» **Raw records**:
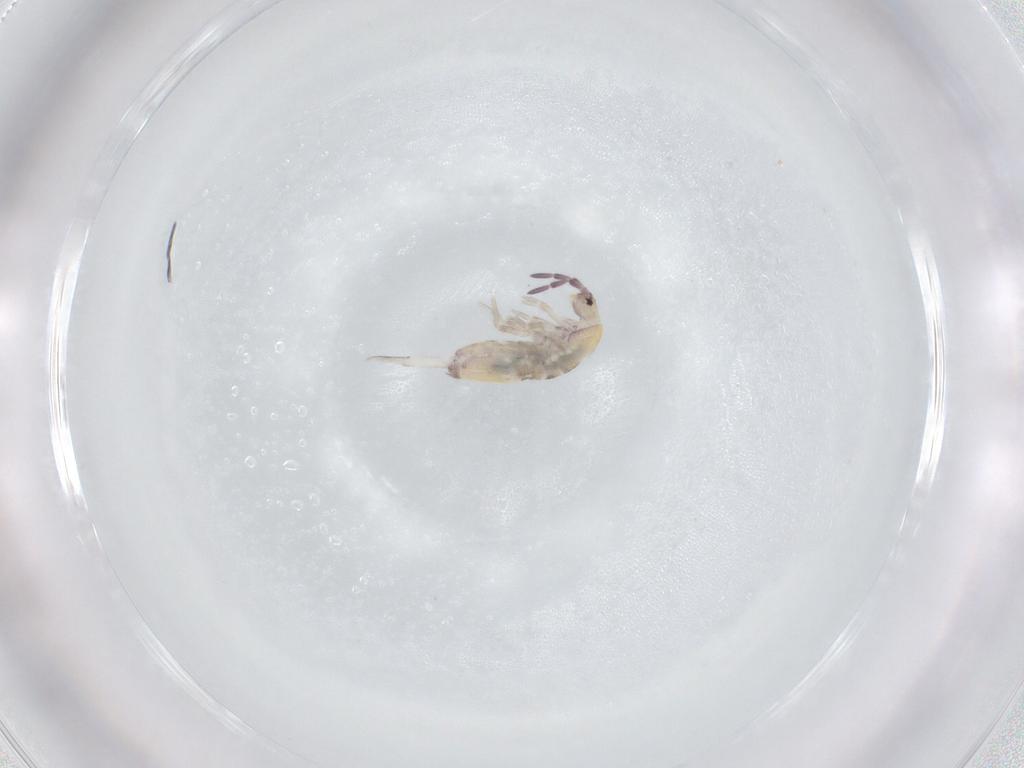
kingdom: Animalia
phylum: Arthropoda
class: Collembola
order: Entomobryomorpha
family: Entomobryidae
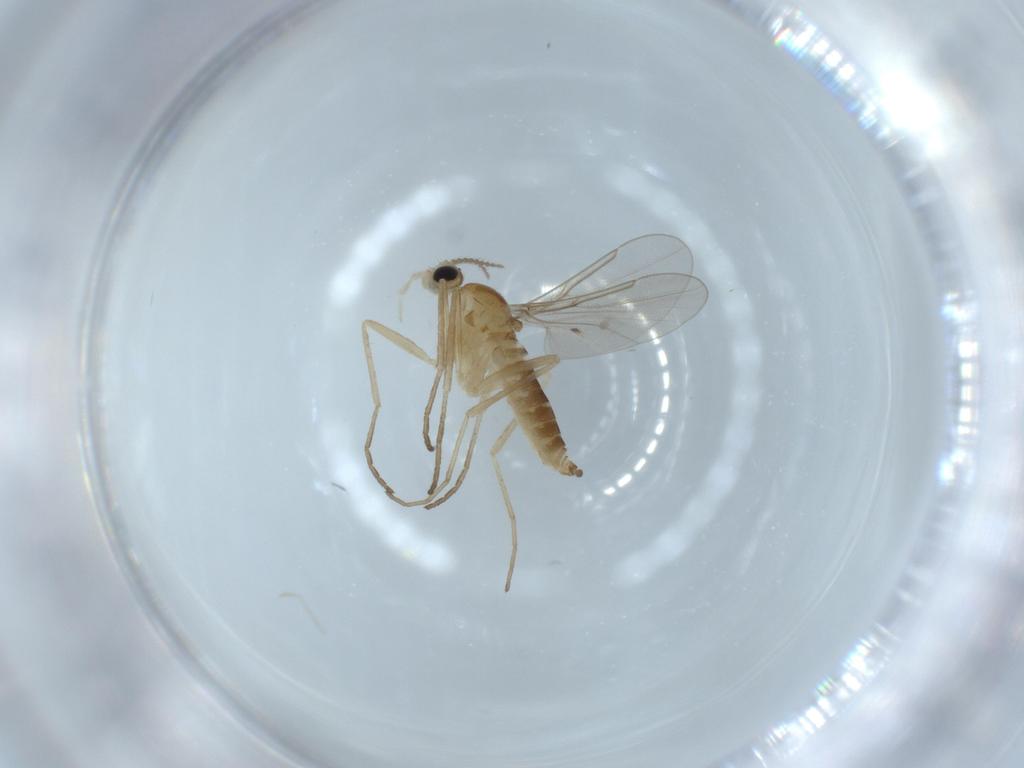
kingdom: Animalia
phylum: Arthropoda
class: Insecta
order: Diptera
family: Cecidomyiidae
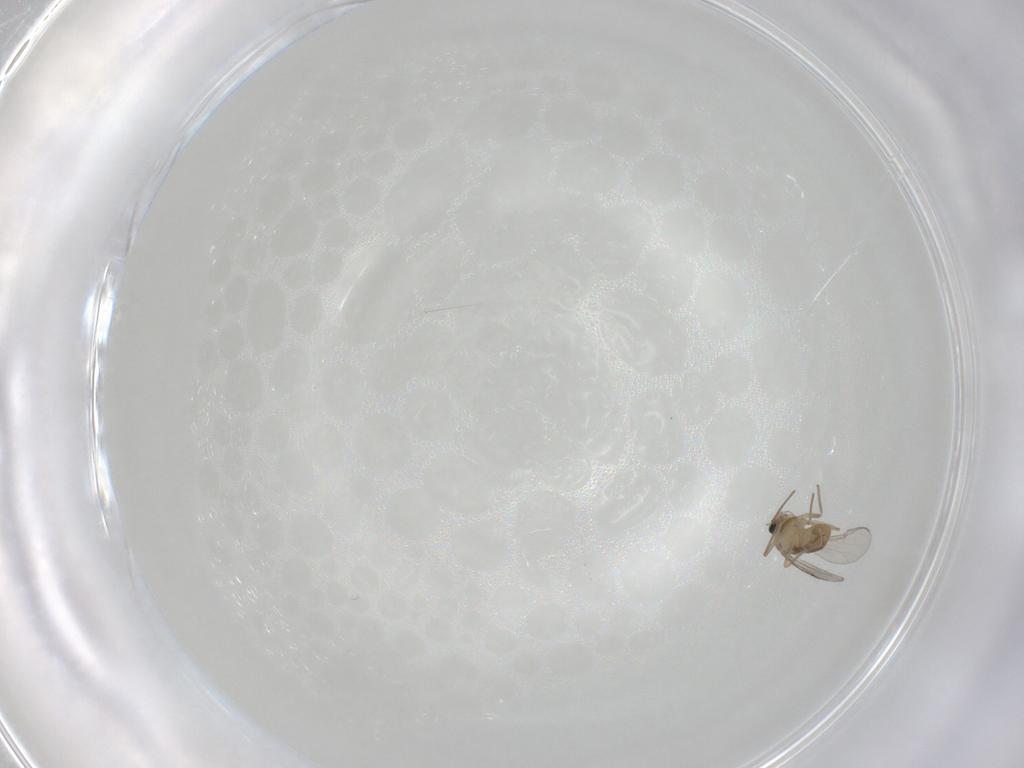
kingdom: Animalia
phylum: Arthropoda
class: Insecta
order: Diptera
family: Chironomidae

» **What you are asked to do**:
Reproduce every text line in the material above verbatim, leaving out the pictures.

» **Exercise solution**:
kingdom: Animalia
phylum: Arthropoda
class: Collembola
order: Entomobryomorpha
family: Entomobryidae
kingdom: Animalia
phylum: Arthropoda
class: Insecta
order: Diptera
family: Cecidomyiidae
kingdom: Animalia
phylum: Arthropoda
class: Insecta
order: Diptera
family: Chironomidae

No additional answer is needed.